Territory control is only a side effect of most wars. Most of the time, territory is gained for resources or to take away resources. There are other resources to take away or gain that are not geographically based - clear threat to financial stability is a simplistic example. That will certainly, through force, have the other side closer to suing for peace.
Air only (or officially air only) wars are a great counter example. You're not really taking territory, but controlling it. Why are you controlling it? To influence the enemy: Deny them freedom to move, to cause casualties, to damage production capability, etc, etc, etc in order to achieve a political objective. All of those are accomplishable almost exclusively in the cyber domain for some set of possible objectives.
Choosing to define something out of existence by using a purist definition defies how things work. More often, domains and tactics are blended together (air, sea, land, space, cyber) to achieve, by force, political objectives. Sabotage is part of war, as is espionage, as is subversion.

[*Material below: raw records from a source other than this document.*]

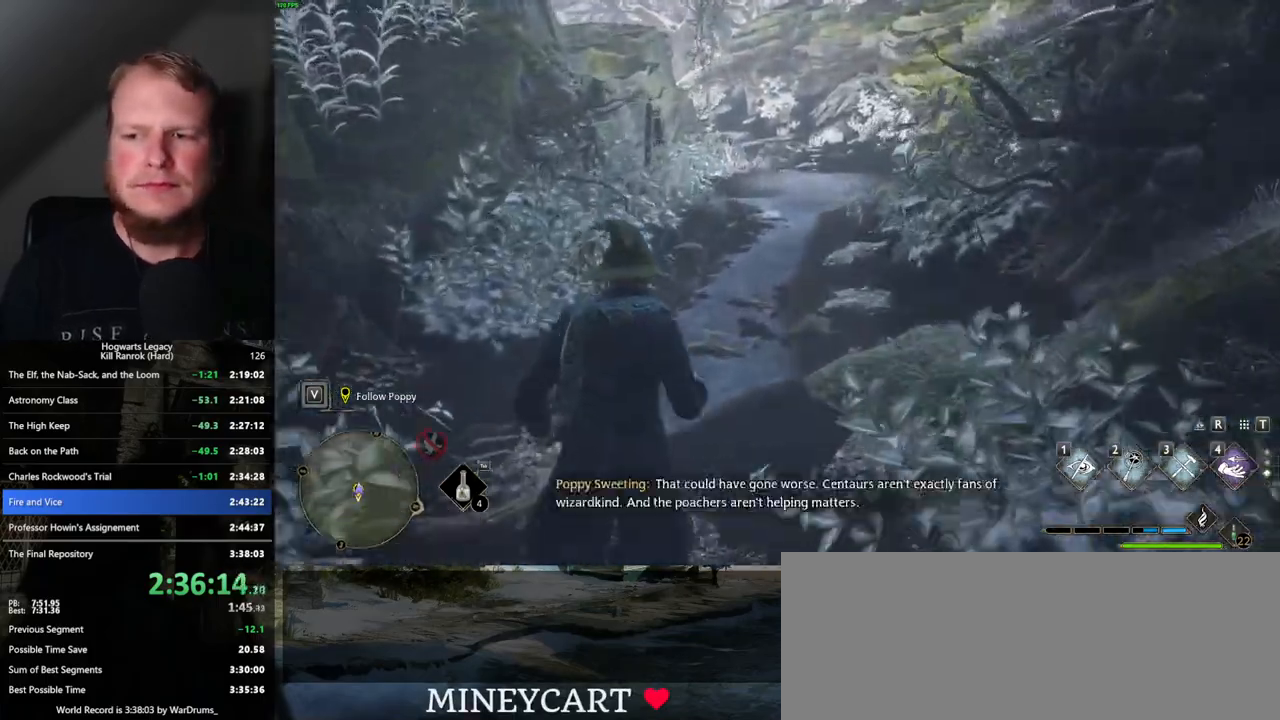
{"keys": ["w"], "mouse": [], "events": []}
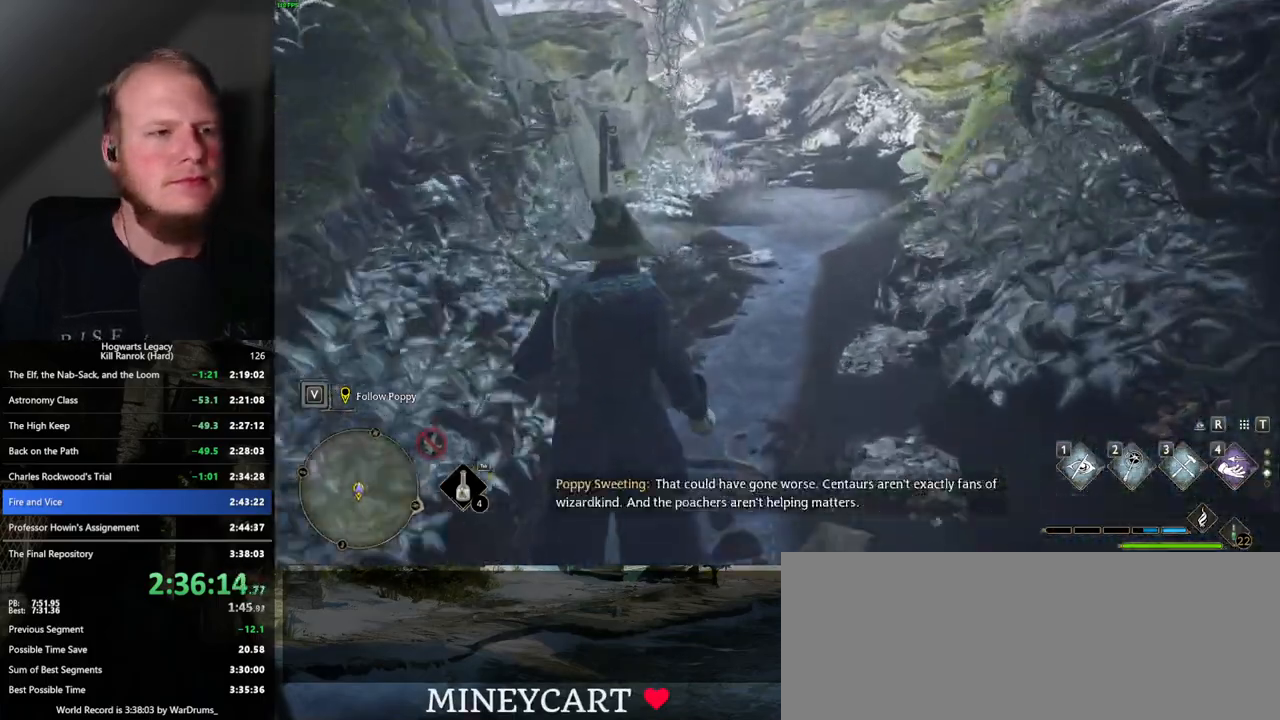
{"keys": ["w"], "mouse": [], "events": []}
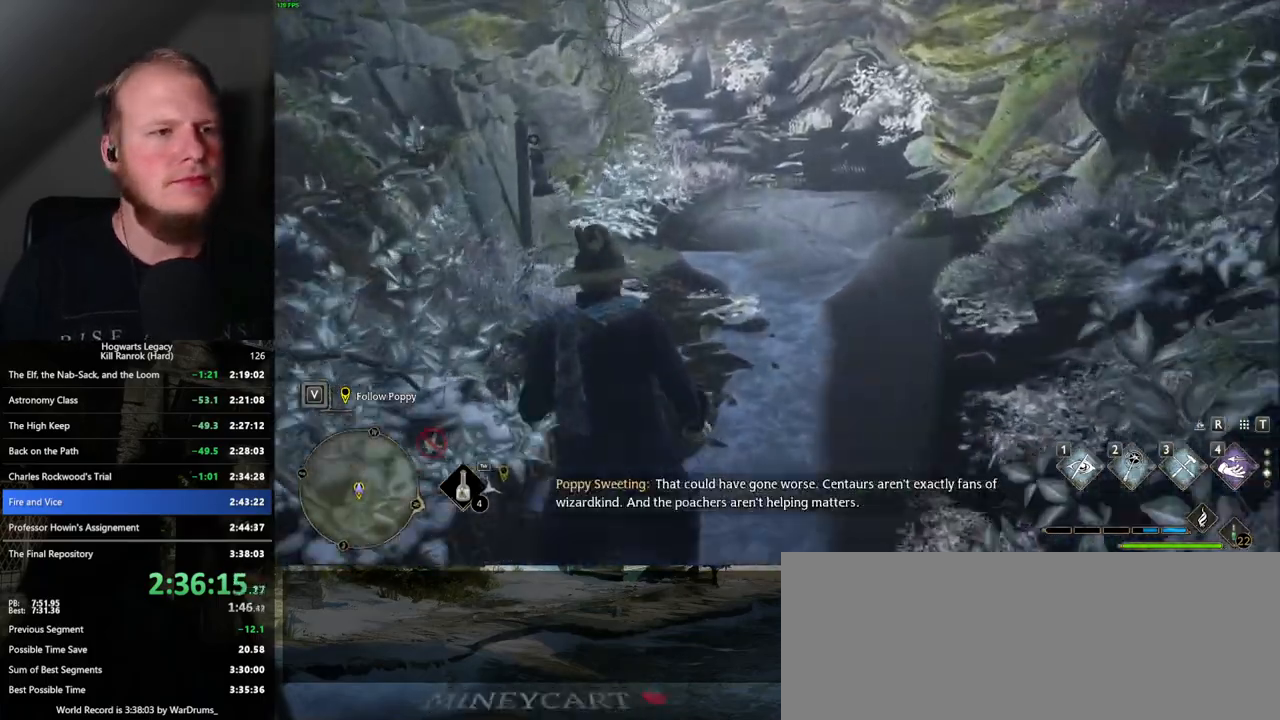
{"keys": ["w"], "mouse": [], "events": []}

If the point was "there are no cyber-only wars", I don't believe it, but it's tenable (as is "there are no air only wars" - there is always ground support and/or ground effect). But that's not what the point of "carrot for those selling the stick" is. Whatever your definition of "war" is, several facts remain:
You can achieve kinetic, financial, and political effect using cyber only means; There is activity by nation states to use force in the cyber domain; Military organizations have already used cyber attacks in kinetic conflicts to help them achieve their aims against other military organizations.
You don't have to call any of these (or the sum of their implied possibilities) "cyberwar", but that doesn't mean the threats, vulnerabilities, or consequences are being hyped up either.